A violência não é um fenômeno recente e não diz respeito a uma realidade específica. Não precisamos nem assistir o jornal para confirmar esse diagnóstico, pois vivenviamos no dia a dia, seja na comunidade ou dentro de casa. Quando analisamos a história da humanidade é difícil se contrapor a ideia de Thomas Hobbes de que o ser humano é mau por natureza. Daí a necessidade de um poder absoluto que garanta a segurança dos cidadãos. Na prática essa segurança é para o “cidadão de bem”, aquele que possui os meios de produção. Aos demais há que se submeter a ordem dominante, sem direito ao mínimo de dignidade.
Marx tem razão quando afirma que o Estado é um instrumento de dominação de uma classe sobre outra. É a partir da sua crítica que compreendemos como a violência se torna estrutural. Isto é, ela está na base de um modo de produção que organiza a sociedade a partir da exploração daqueles que precisam vender sua mão de obra para sobreviver, por aqueles que detém os meios de produção.
Essa relação de exploração foi estruturando uma sociedade desigual. Nesse contexto o Estado que deveria contribuir para superação dessa desigualdade ao servir como um instrumento de conciliação dos conflitos, é utilizado para manter a ordem dominante. É daí que temos a violência do Estado, ou seja, aquela que se estrutura a partir da lógica de que é preciso manter a ordem.
Na prática o que acontece é a repressão á população marginalizada que está excluída das benesses do Estado de direito. Desse modo, o Estado que deveria proteger, torna-se um agressor – que deveria garantir a dignidade humana, age de forma contrária.

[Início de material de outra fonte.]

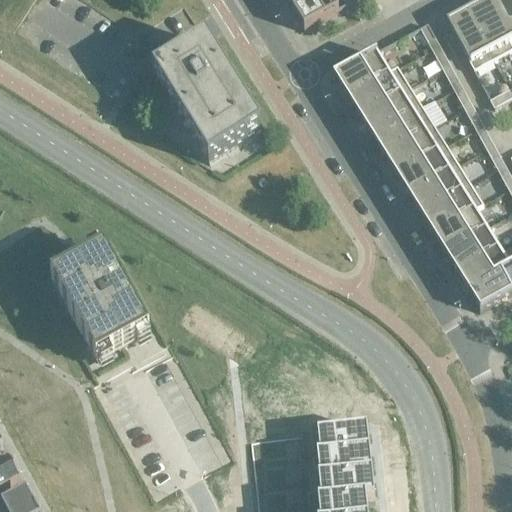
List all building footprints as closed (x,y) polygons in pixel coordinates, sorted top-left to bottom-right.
[(338,16),(329,0),(301,0),(291,6),(296,13),(295,14),(306,33),(338,16)] [(511,43),(511,9),(507,0),(497,0),(486,6),(508,46),(511,43)] [(511,55),(511,53),(508,46),(486,6),(467,17),(494,65),(511,55)] [(494,65),(467,17),(447,28),(474,76),(494,65)] [(434,44),(427,31),(420,34),(427,47),(434,44)] [(389,78),(376,57),(336,79),(348,100),(349,100),(389,78)] [(450,70),(443,57),(435,61),(442,74),(450,70)] [(261,134),(216,62),(163,94),(208,167),(261,134)] [(457,83),(450,70),(442,74),(449,87),(457,83)] [(398,73),(389,78),(349,100),(360,120),(361,119),(410,92),(398,73)] [(422,111),(410,92),(361,119),(372,139),(373,138),(422,111)] [(511,102),(511,98),(509,94),(498,101),(502,108),(511,102)] [(472,110),(465,97),(457,101),(464,114),(472,110)] [(479,123),(472,110),(464,114),(471,127),(479,123)] [(434,131),(422,111),(373,138),(384,158),(385,158),(434,131)] [(446,150),(434,131),(385,158),(396,178),(397,177),(446,150)] [(494,150),(487,137),(479,142),(486,155),(494,150)] [(458,170),(446,150),(397,177),(408,197),(409,197),(458,170)] [(501,163),(494,150),(486,155),(493,168),(501,163)] [(471,189),(458,170),(409,197),(420,217),(422,216),(471,189)] [(511,192),(511,183),(509,178),(501,182),(508,195),(511,192)] [(483,209),(471,189),(422,216),(432,236),(434,235),(474,213),(483,209)] [(486,233),(474,213),(434,235),(445,255),(446,255),(486,233)] [(498,252),(486,233),(446,255),(457,275),(458,274),(498,252)] [(511,269),(510,271),(498,252),(458,274),(469,294),(470,294),(511,270),(511,269)] [(120,283),(104,254),(102,254),(103,255),(53,282),(52,282),(51,283),(67,312),(80,337),(96,366),(98,365),(147,337),(148,338),(149,337),(133,307),(120,283)] [(511,297),(511,270),(470,294),(481,315),(511,297)] [(375,508),(366,433),(299,440),(300,444),(251,449),(257,511),(365,511),(366,509),(375,508)] [(8,462),(0,466),(0,493),(20,483),(8,462)] [(0,511),(35,511),(25,493),(0,507),(0,511)]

Essa violência não se reduz a utilização da força física. Talvez a sua forma mais eficaz seja a violência psicológica, ou seja, aquela que age sobre a consciência dos indivíduos obrigando-o a se comportar de determinado modo.

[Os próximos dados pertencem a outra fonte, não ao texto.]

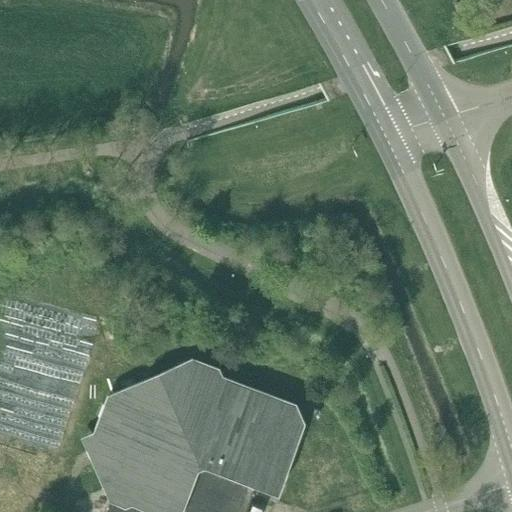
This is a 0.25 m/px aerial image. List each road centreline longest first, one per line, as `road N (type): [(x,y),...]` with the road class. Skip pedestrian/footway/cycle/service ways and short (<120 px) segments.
road 1 (secondary): [(388,140),(511,454)]
road 2 (secondary): [(511,265),(445,116)]
road 3 (secondary): [(310,0),(388,140)]
road 4 (secondary): [(445,116),(379,0)]
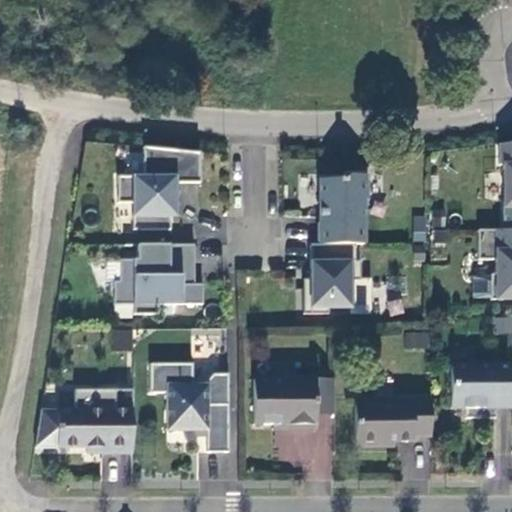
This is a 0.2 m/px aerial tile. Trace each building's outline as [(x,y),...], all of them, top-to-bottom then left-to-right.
[(500,165),(504,165),(505,230),(511,229),(511,138),(500,140),(500,165)] [(144,173),(118,173),(119,200),(134,199),(134,226),(171,226),(171,213),(171,201),(176,202),(176,179),(201,179),(201,149),(144,140),(144,173)] [(346,179),(321,179),(321,244),(356,244),(366,244),(366,199),(368,199),(367,175),(350,176),(346,179)] [(413,215),(412,241),(426,241),(427,215),(413,215)] [(511,229),(505,230),(479,230),(479,260),(497,260),(497,275),(492,275),(492,276),(473,276),(473,299),(492,299),(492,300),(511,299),(511,229)] [(361,280),(361,261),(356,261),(356,244),(321,244),(311,245),(312,279),(311,289),(304,289),(304,314),(330,314),(330,308),(352,308),(351,280),(361,280)] [(120,281),(115,282),(115,305),(134,305),(134,315),(160,314),(160,305),(204,305),(204,285),(195,284),(195,245),(153,245),(153,257),(141,257),(140,260),(138,260),(120,260),(120,281)] [(153,257),(153,245),(138,245),(138,260),(140,260),(141,257),(153,257)] [(511,325),(511,316),(491,318),(493,335),(511,333),(511,325)] [(130,351),(132,331),(112,329),(110,349),(130,351)] [(404,333),(405,348),(429,346),(428,331),(404,333)] [(151,393),(168,393),(168,423),(176,430),(207,430),(207,452),(230,452),(229,375),(214,374),(207,382),(207,386),(194,385),(193,364),(151,364),(151,393)] [(467,418),(484,418),(485,408),(497,408),(511,408),(511,365),(452,366),(452,409),(467,408),(467,418)] [(317,380),(317,414),(334,415),(334,379),(317,380)] [(317,429),(317,414),(317,380),(254,380),(255,424),(273,424),(275,424),(275,422),(287,422),(287,430),(317,429)] [(58,447),(87,447),(103,447),(103,453),(133,453),(133,390),(75,390),(76,410),(58,410),(58,447)] [(383,447),(383,442),(415,442),(415,437),(432,437),(432,399),(356,400),(356,447),(383,447)] [(485,408),(484,418),(497,418),(497,408),(485,408)] [(36,447),(58,447),(58,410),(42,410),(36,447)] [(120,480),(121,461),(104,460),(103,479),(120,480)]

Nesse contexto, Marcuse nos ajuda a compreender essa questão ao analisar a ideologia da sociedade industrial caracterizada pela transformação da racionalidade tecnológica em instrumento de dominação política, que se dá sobretudo a partir da introjeção de determinados valores que contribui para manutenção da ordem dominante. Com isso a alienação apontada por Marx, transforma-se em autoalienação.
Para superar esse processo o filósofo Vladimir Safatle, salienta que devemos pensar a sociedade como um circuito de afetos – que desde Hobbes tem o medo como fundamento. De modo que se quisermos uma transformação qualitativa da sociedade devemos supera-lo.
Safatle nos diz que: “o Estado não tem apenas o direito de vida e morte, ele tem o direito de desaparecimento. Por que o eixo fundamental do processo de gestão é gerir a invisibilidade. Sobre esta violência, não haverá marcas, não haverá nomes, não haverá imagens, não haverá afeto nem identificação”.
Nesse contexto não podemos falar em dignidade humana. O que se vê é o contrário. O Estado que deveria ser um dos principais agentes na garantia desse direito acaba por gerir a invisibilidade – acaba negando o direito a memória –algo tão importante para nossa constituição enquanto povo.
Nessa perspectiva o filósofo Paulo Arantes pontua que “o Estado de Direito encontra-se a deriva no mundo inteiro: ainda é norma incontornável, porém cada vez mais inefetiva”. Isto é, só existe no papel, ou pior ainda, é seletivo.
E nós como ficamos diante desse contexto? Nos parece que por mais que pareça difícil de mudar não podemos aceitar como normal o ataque aos direitos humanos e a criminalização daqueles que lutam por estes direitos. Quando nos silenciamos diante desse ultraje estamos contribuindo para que a violência contra populações marginalizadas sejam naturalizadas. E também estamos abrindo espaço para que projetos autoritários avance sobre regimes democráticos. Desse modo concluímos com Bertold Brecht: “Desconfiai do mais trivial, na aparência singelo. E examinai, sobretudo, o que parece habitual. Suplicamos expressamente: não aceiteis o que é de hábito como coisa natural, pois em tempo de desordem sangrenta, de confusão organizada, de arbitrariedade consciente, de humanidade desumanizada, nada deve parecer natural nada deve parecer impossível de mudar.”
Por Pedro Ferreira Nunes – Educador Popular e Especialista em Filosofia e Direitos Humanos.